= Outer Comstock, Syracuse =

Outer Comstock is one of the 26 officially recognized neighborhoods of Syracuse, New York.

==Geography==
It borders six other Syracuse neighborhoods, with University Hill to the north, Brighton and North Valley to the west, the University Neighborhood and Skytop (Syracuse University's South Campus) to the east, and South Valley to the south.

Route 81 forms the neighborhood's boundary to the west. In the south it is roughly marked by Seneca Turnpike as it ascends from The Valley, in the east by (from north to south) Comstock Ave., East Colvin St., the hill crest between Roe Ave. and the Skytop neighborhood, and the southeastern city limits, and in the north by the boundary between Oakwood Cemetery and the SU campus.

There are four signs, painted dark green with gold lettering, erected c. 2003, marking the Outer Comstock bounds; these are located at the corner of East Colvin and Benedict Ave. in the northwest, the corner of East Colvin and Comstock at Comfort Tyler Park (informally known as Comstock Park) in the northeast, the corner of East Brighton Ave. and Thurber St. on the west, and the corner of Jamesville Ave. and Ainsley Dr. in the southeast.

==Residential==
The Outer Comstock neighborhood contains mostly modest ranches, split-levels and bungalow style homes, as well as a few apartment complexes.

==Commercial==
At the top of the southern hill past the onramp to Interstate 481 is a concentrated commercial park with medical and financial offices, two gas stations and some restaurants.

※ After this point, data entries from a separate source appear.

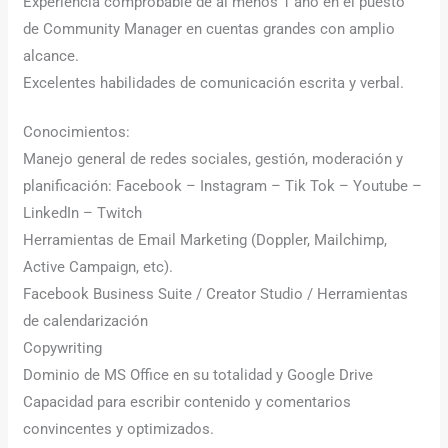
Experiencia comprobable de al menos 1 año en el puesto
de Community Manager en cuentas grandes con amplio
alcance.
Excelentes habilidades de comunicación escrita y verbal.
Conocimientos:
Manejo general de redes sociales, gestión, moderación y
planificación: Facebook – Instagram – Tik Tok – Youtube –
LinkedIn – Twitch
Herramientas de Email Marketing (Doppler, Mailchimp,
Active Campaign, etc).
Facebook Business Suite / Creator Studio / Herramientas
de calendarización
Copywriting
Dominio de MS Office en su totalidad y Google Drive
Capacidad para escribir contenido y comentarios
convincentes y optimizados.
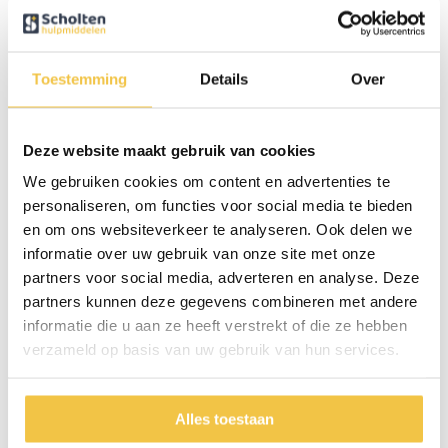
Toevoegen aan winkelwagen
−
+
Toestemming
Details
Over
Omschrijving
Deze website maakt gebruik van cookies
Deze rolstoel positioneringsgordel helpt de gebruiker veilig en stabiel
We gebruiken cookies om content en advertenties te
in de rolstoel te zitten. De gordel biedt extra ondersteuning aan de
personaliseren, om functies voor social media te bieden
romp en het bekken en helpt voorkomen dat de gebruiker onderuitzakt
en om ons websiteverkeer te analyseren. Ook delen we
of te veel naar voren beweegt.
informatie over uw gebruik van onze site met onze
De gordel is eenvoudig aan de rolstoel te bevestigen en kan worden
partners voor social media, adverteren en analyse. Deze
gebruikt voor extra veiligheid en ondersteuning tijdens het zitten.
partners kunnen deze gegevens combineren met andere
informatie die u aan ze heeft verstrekt of die ze hebben
verzameld op basis van uw gebruik van hun services.
Persoonlijk advies
Start chat
Alles toestaan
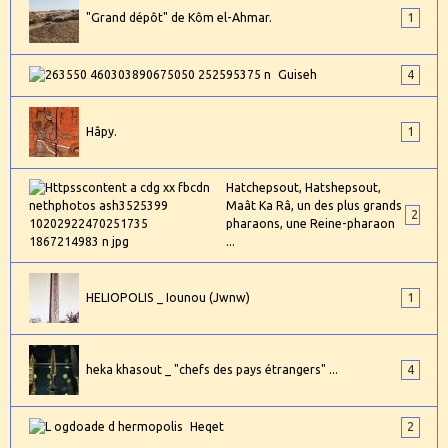
"Grand dépôt" de Kôm el-Ahmar.
1
Guiseh
4
Hâpy.
1
Hatchepsout, Hatshepsout,
Maât Ka Râ, un des plus grands
2
pharaons, une Reine-pharaon
...
HELIOPOLIS _ Iounou (Jwnw)
1
heka khasout _ "chefs des pays étrangers" ...
4
Heqet
2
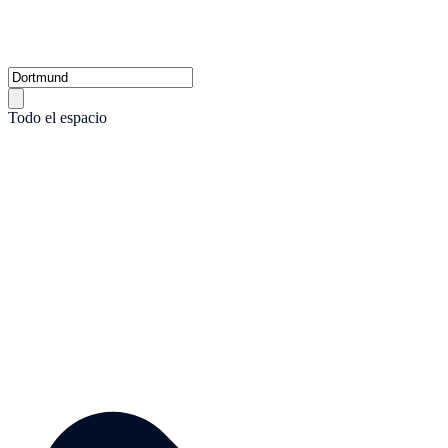
Todo el espacio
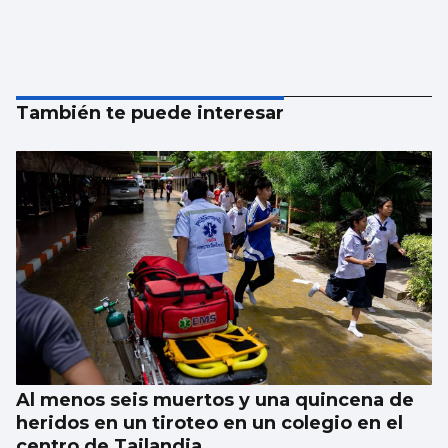
También te puede interesar
Al menos seis muertos y una quincena de
heridos en un tiroteo en un colegio en el
centro de Tailandia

Between Thurber and 481 on Brighton Ave. are a vintage used-car dealer, an auto-repair shop, an old newspaper press, a distribution warehouse, as well as the main offices for the local apartment complexes.

==Industrial==
Along Ainsley Drive lies a dealer for Caterpillar Inc., as well as a number of buildings owned by Syracuse University and a few other warehouse type buildings.

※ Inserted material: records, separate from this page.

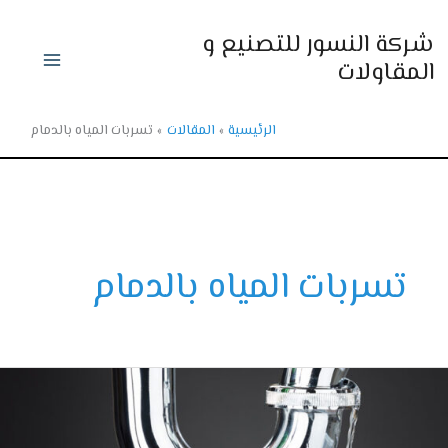
ي
ركة النسور للتصنيع و
حتوى
لمقاولات
الرئيسية
المقالات
تسربات المياه بالدمام
تسربات المياه بالدمام
ةكشف
بات
ة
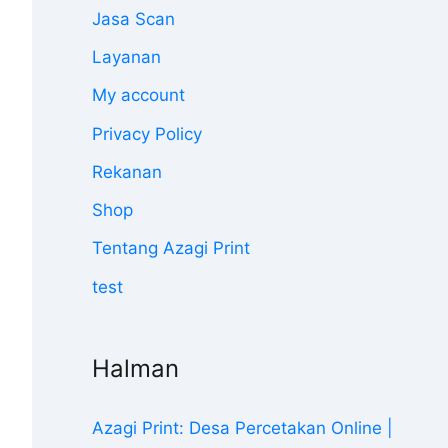
Jasa Scan
Layanan
My account
Privacy Policy
Rekanan
Shop
Tentang Azagi Print
test
Halman
Azagi Print: Desa Percetakan Online |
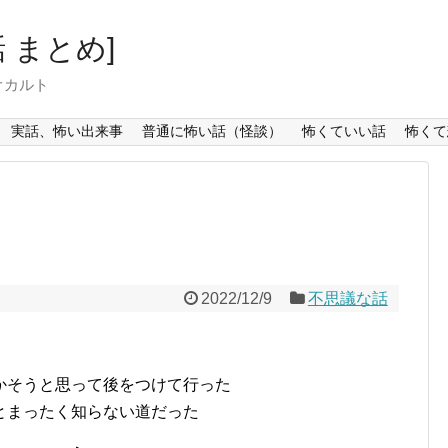
 まとめ]
オカルト
実話、怖い出来事
普通に怖い話（怪談）
怖くていい話
怖くて
2022/12/9
不思議な話
かそうと思って後をつけて行った
とまったく知らない道だった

Outer Comstock, as well as other neighborhoods including Brighton and Washington Square were found to have higher levels of iron and manganese, likely as a result of past industrial land use.

==Miscellaneous==
Percy Hughes Magnet School, a Syracuse City school serving children in grades K-6, is the only school in the neighborhood, at 345 Jamesville Ave.

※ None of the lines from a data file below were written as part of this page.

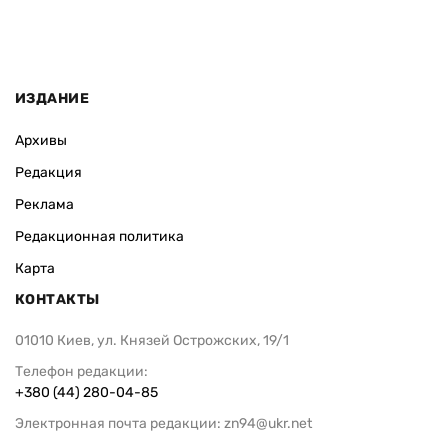
ИЗДАНИЕ
Архивы
Редакция
Реклама
Редакционная политика
Карта
КОНТАКТЫ
01010 Киев, ул. Князей Острожских, 19/1
Телефон редакции:
+380 (44) 280-04-85
Электронная почта редакции:
zn94@ukr.net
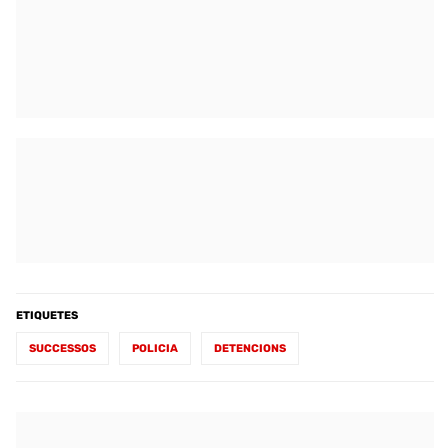
ETIQUETES
SUCCESSOS
POLICIA
DETENCIONS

There are three cemeteries in the area; Oakwood Cemetery, Temple Beth El Poiley Czedeck Cemetery, which lies between Hughes school, Jamesville Ave., East Colvin and the backyards of the residents of the west side of Hughes Place, and Frumah Packard Cemetery, bounded by Thurber St., Jamesville Ave., and the apartment complexes of Remington Gardens and Hidden Valley Apartments.

There are two local churches; The Church of Jesus Christ of Latter-day Saints on East Colvin across from the Temple Beth El (Syracuse) cemetery, and St. Andrew's Catholic Church on Alden St. Notably, though technically it is not in the Outer Comstock neighborhood, the Masjid Islamic Society of Central New York Mosque is across the street from Oakwood Cemetery, where there are a small number of Muslim graves.

Comfort Tyler Park, in the northeastern part of the neighborhood, has two basketball hoops with enough pavement for half-court games, three tennis courts in borderline yet playable condition, playgrounds, a large field where various athletic teams from the Hughes school play their games, and a formerly wooded area, which was devastated by the 1998 [Labor Day Storm New York State Labor Day Derechos; trees have been replanted in similar locations, but it will likely take 50–75 years before the park regains the forest ambiance of ten years ago.

Nevertheless, in the summer a great number of locals – white, black, Hispanic, and recent immigrants from the Balkans and Asia - many of whom attend SU - can be seen competing in basketball and soccer and commiserating amongst themselves while watching over the children playing on the jungle gym and swings, and in the water sprayed by a stone seal over an asphalt ridge. The park has a distinct feel of a flourishing multicultural population on these days and nights.